The mentorship program hosted a second informal event on Nov. 13, according to Zavala. These meetings have provided a starting point for faculty members to determine the program's structure.

“I think we’re trying to…devise a structure and see what kinds of structures evolve organically,” she said of the program’s upcoming plans.

According to Zavala, unlike the way in which pre-major advising assigns students to academic deans alphabetically, there are currently no concrete assignments between faculty and students. Instead, Zavala said that those involved hope that these faculty-student relationships will develop organically based on shared experiences.

“I was able to share with [a student]…that my parents are first-generation," she said. "I’m a first-generation immigrant, my mother went to vocational school, my father didn’t go to college. I was able to share with the student, you’re looking at me, and I have a Ph.D., but let me tell you, when I went to college, I applied to the college in my town because I didn’t know any different ... I can easily have a conversation with a student who has visions of being a college professor because their father was a college professor or their mother’s a college professor, but I also want to have the conversation with the kid from a small town in some faraway state, who’s looking around and thinking, ‘How did I get here?’”

One of the challenges faced by any faculty-student mentorship program is bridging generational gaps, while also providing an appropriate amount of time and catering effective connections for students. According to Zavala, faculty members are still figuring out how to address these challenges while also making sure they are able to commit to the program on their own schedules.

“We’re…in a learning curve where we’re trying to figure out who are the faculty who can commit the time to this,” she said. “None of us are 19, so what is it that appeals to a 19-year-old, what kind of event is conducive to a 19-year-old opening up about what they’re excited about or what they’re struggling with?”

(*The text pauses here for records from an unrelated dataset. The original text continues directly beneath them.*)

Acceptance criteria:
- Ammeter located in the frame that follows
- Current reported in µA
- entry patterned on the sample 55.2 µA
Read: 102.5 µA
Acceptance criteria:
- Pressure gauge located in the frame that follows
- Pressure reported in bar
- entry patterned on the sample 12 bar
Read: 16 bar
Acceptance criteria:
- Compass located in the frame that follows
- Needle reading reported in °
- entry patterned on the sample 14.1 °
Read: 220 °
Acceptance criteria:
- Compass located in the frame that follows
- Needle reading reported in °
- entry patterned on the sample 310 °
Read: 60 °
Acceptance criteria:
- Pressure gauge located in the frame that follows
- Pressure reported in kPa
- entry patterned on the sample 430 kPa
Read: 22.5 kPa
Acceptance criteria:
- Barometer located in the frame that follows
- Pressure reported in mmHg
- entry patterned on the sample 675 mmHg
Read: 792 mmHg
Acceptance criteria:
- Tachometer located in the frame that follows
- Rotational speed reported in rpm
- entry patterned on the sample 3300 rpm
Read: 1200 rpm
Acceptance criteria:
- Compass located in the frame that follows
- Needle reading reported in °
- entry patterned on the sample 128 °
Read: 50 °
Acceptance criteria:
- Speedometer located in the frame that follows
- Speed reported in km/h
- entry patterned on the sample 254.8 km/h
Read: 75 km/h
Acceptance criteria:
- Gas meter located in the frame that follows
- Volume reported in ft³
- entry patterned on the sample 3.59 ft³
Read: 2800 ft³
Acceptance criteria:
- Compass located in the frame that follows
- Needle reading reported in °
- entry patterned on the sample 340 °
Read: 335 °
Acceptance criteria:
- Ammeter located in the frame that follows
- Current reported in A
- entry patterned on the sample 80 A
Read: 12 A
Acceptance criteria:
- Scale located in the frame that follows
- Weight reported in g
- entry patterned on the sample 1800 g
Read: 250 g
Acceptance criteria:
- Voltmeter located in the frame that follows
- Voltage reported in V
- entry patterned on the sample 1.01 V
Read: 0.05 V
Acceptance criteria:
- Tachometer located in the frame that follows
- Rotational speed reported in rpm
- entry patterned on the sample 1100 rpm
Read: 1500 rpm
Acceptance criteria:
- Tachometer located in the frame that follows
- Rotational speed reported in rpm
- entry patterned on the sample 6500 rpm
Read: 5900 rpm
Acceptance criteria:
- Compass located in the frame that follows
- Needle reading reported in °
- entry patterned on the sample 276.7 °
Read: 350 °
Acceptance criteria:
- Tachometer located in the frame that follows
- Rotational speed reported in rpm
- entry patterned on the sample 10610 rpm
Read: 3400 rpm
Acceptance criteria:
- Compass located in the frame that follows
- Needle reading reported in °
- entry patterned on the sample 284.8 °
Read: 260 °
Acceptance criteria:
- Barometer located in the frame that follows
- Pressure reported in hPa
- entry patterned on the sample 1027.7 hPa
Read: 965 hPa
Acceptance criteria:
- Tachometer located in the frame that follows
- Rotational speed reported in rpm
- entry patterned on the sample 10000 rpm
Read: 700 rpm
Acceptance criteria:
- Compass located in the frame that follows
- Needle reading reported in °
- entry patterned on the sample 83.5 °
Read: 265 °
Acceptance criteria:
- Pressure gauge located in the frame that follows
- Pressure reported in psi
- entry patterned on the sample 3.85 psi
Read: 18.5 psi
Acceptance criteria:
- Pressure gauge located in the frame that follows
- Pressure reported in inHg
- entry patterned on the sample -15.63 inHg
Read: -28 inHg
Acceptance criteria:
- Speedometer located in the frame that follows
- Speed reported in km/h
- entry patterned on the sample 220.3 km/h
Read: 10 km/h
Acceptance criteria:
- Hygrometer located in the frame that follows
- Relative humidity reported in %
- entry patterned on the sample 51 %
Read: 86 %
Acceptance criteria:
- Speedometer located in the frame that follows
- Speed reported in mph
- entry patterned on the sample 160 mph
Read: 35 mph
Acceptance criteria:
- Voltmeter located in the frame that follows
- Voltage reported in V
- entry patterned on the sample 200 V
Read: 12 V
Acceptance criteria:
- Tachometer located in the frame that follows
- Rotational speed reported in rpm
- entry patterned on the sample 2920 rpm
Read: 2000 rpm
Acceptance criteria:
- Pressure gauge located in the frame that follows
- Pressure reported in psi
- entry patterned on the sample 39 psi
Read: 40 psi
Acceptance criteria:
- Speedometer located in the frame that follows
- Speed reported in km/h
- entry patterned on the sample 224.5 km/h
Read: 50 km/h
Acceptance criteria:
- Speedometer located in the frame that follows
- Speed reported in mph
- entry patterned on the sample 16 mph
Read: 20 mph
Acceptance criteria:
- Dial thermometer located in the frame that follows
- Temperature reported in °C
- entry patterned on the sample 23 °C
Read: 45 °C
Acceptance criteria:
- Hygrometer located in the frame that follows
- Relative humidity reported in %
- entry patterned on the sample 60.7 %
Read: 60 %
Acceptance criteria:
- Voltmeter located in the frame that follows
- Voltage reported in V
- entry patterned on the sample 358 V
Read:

Steph Gauchel, director of Student Affairs Pluralism Initiatives and director of the Women’s Center, has played a role in coordinating the mentorship program. She attested to the support that the Group of Six, of which the Women’s Center is a part, could provide.

“Faculty members have not developed a formal plan for Group of Six involvement, but are exploring possibilities of hosting mentor meetings in the different centers and involving the Group of Six directors or peer leaders in mentor meeting discussions as the program progresses,” Gauchel told the Daily in an email.

Although these details are still being worked out, both Zavala and Dhingra emphasized the impact the mentorship program could come to have for students of color at Tufts.

“Helping to create an environment inside and outside of the classroom where [students] feel challenged and able to learn and able to express themselves is my goal,” Dhingra said.